After months of debugging, testing, testing, and testing we’ve found the cause for TCP packets going missing from our EC2 instances: it is a Xen issue apparently.
TCP packets flow normally and then, suddenly, it stops. Data from remote host to the cloud instance still flow, with TCP ACKs coming in from the cloud, but no downstream data. Nothing.
tshark captures show both ends’ sockets working as expected with retransmissions, except no data from the cloud propagates to the remote host. netstat shows thousands of bytes outgoing, but doesn’t decrease.
At first I assumed it was a bad-apple router in the path, but magically a rinetd tunnel to a different port did not make the issue appear.
What I should have realized earlier was that ifconfig clearly shows TX packets dropped, which should have made me check the kernel log file: /var/log/kern.log. This gave the root cause:
xen_netfront: xennet: skb rides the rocket: 19 slots
The root cause
It seems to be a Xen kernel module bug in kernels > 3.7 (according to this). The upstream discussion on Xen is here. Apparently some traffic leads to more skb slots, which leads to the kernel module dropping the packets. According to the Xen mailing list it seems that a linearization of the pages in the data is needed.
Until the Xen upstream issue is fixed and backported to the kernels on the EC2 Linux distributions a workaround may be used. Disabling TCP segmentation offloading and generic segmentation offloading does the trick.
sudo ethtool -K eth0 tso off gso off
It may, however, have a performance impact, but so far we haven’t noticed any issues.
After thinking some black magic was involved it seems, once again, that there is always a logical explanation. The strangest of all was that the rinetd tunnel didn’t have the same behavior. In retrospect it must be due to the traffic “fingerprint” being different and not causing the excess skb slots.

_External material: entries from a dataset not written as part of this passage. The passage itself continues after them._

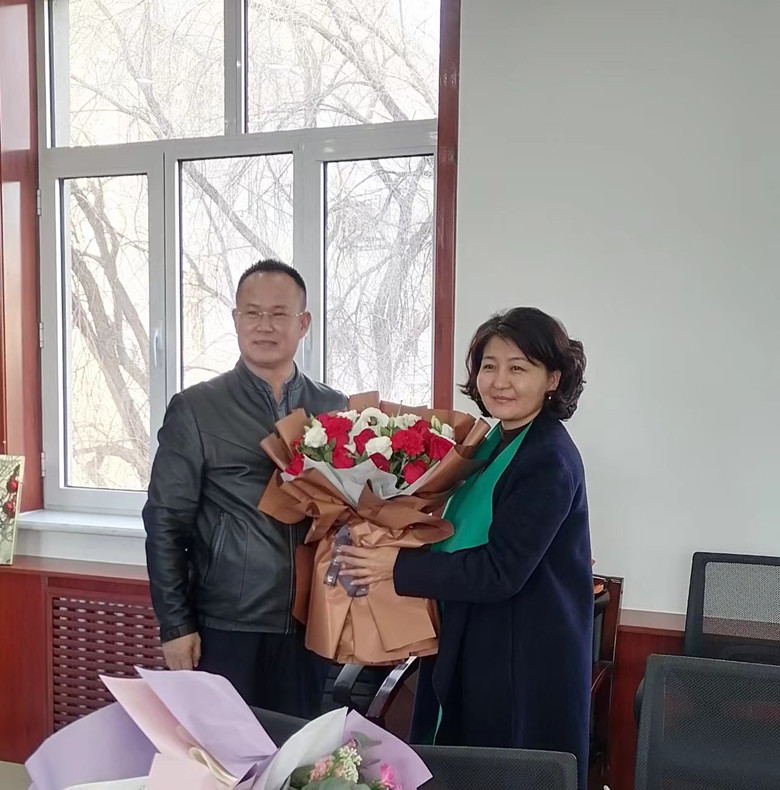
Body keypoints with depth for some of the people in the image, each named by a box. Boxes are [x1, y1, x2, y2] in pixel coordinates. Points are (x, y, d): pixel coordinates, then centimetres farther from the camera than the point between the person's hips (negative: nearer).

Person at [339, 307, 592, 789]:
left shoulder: (549, 460, -20)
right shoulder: (495, 442, 7)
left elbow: (500, 571, -24)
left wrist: (397, 566, -20)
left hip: (527, 664, -9)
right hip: (477, 653, 9)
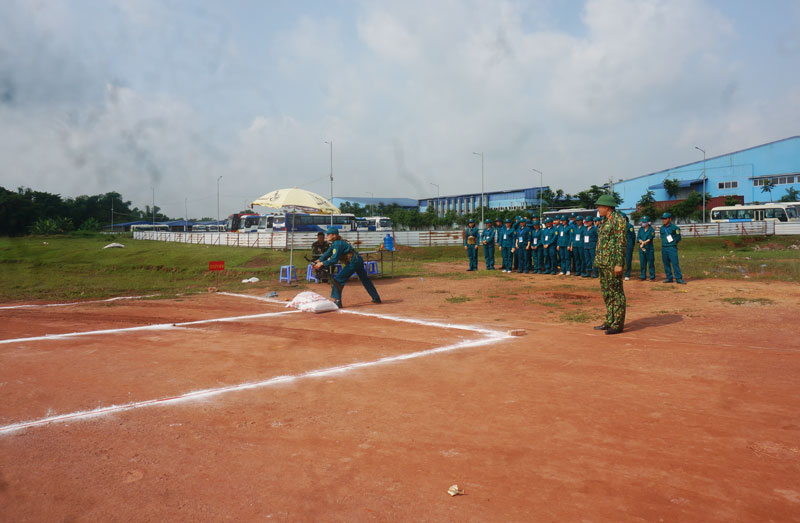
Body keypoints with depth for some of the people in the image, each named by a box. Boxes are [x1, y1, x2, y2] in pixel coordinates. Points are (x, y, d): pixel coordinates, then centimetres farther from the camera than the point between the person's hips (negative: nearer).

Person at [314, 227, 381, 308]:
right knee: (365, 280, 21)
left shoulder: (338, 244, -17)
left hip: (353, 263, -11)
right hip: (359, 261, 11)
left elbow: (334, 260, -22)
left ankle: (337, 301, -10)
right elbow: (328, 253, 15)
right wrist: (318, 261, 3)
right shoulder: (335, 243, 12)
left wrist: (322, 264, -17)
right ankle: (376, 298, 31)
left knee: (337, 279, -8)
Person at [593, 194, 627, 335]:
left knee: (616, 292, -4)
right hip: (603, 263, 10)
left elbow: (622, 242, -17)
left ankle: (618, 324, 1)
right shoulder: (605, 221, 17)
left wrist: (619, 264, -21)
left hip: (613, 263, -10)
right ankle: (609, 321, 22)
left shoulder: (618, 219, -11)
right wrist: (598, 260, 20)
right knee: (606, 292, 14)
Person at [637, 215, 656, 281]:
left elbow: (650, 239, -11)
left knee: (650, 263, -3)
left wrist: (643, 243, -19)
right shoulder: (640, 229, 13)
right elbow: (638, 238, 5)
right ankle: (643, 276, 14)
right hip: (641, 248, 4)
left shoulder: (651, 230, -1)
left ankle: (652, 277, 2)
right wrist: (642, 242, -13)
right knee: (642, 263, 7)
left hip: (649, 248, -4)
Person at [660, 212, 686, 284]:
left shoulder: (674, 227, -7)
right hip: (664, 248, 6)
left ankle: (679, 278, -9)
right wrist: (664, 243, 14)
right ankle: (669, 278, 16)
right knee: (666, 263, 8)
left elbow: (678, 238, -1)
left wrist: (672, 243, 1)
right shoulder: (662, 228, 11)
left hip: (672, 248, -6)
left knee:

If you’ve found this post useful or are struggling with something similar, please leave a comment.
EDIT: Wed, March 4, 2015
It seems that the kernel was updated with a fix as can be seen here. I will stop the workaround and see if the problem has in fact been fixed in the near future.
EDIT: Fri, September 4, 2015
I can confirm that the issue is not present anymore. Tested on Ubuntu 15.04.